====== Data ======

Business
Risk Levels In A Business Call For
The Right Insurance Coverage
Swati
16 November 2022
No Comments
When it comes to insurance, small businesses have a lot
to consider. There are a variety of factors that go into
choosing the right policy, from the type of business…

======

### Assignment
Please rename "policy" to "plan" everywhere in the listing, leaving every other line and word untouched.

### Answer to this exercise
Business
Risk Levels In A Business Call For
The Right Insurance Coverage
Swati
16 November 2022
No Comments
When it comes to insurance, small businesses have a lot
to consider. There are a variety of factors that go into
choosing the right plan, from the type of business…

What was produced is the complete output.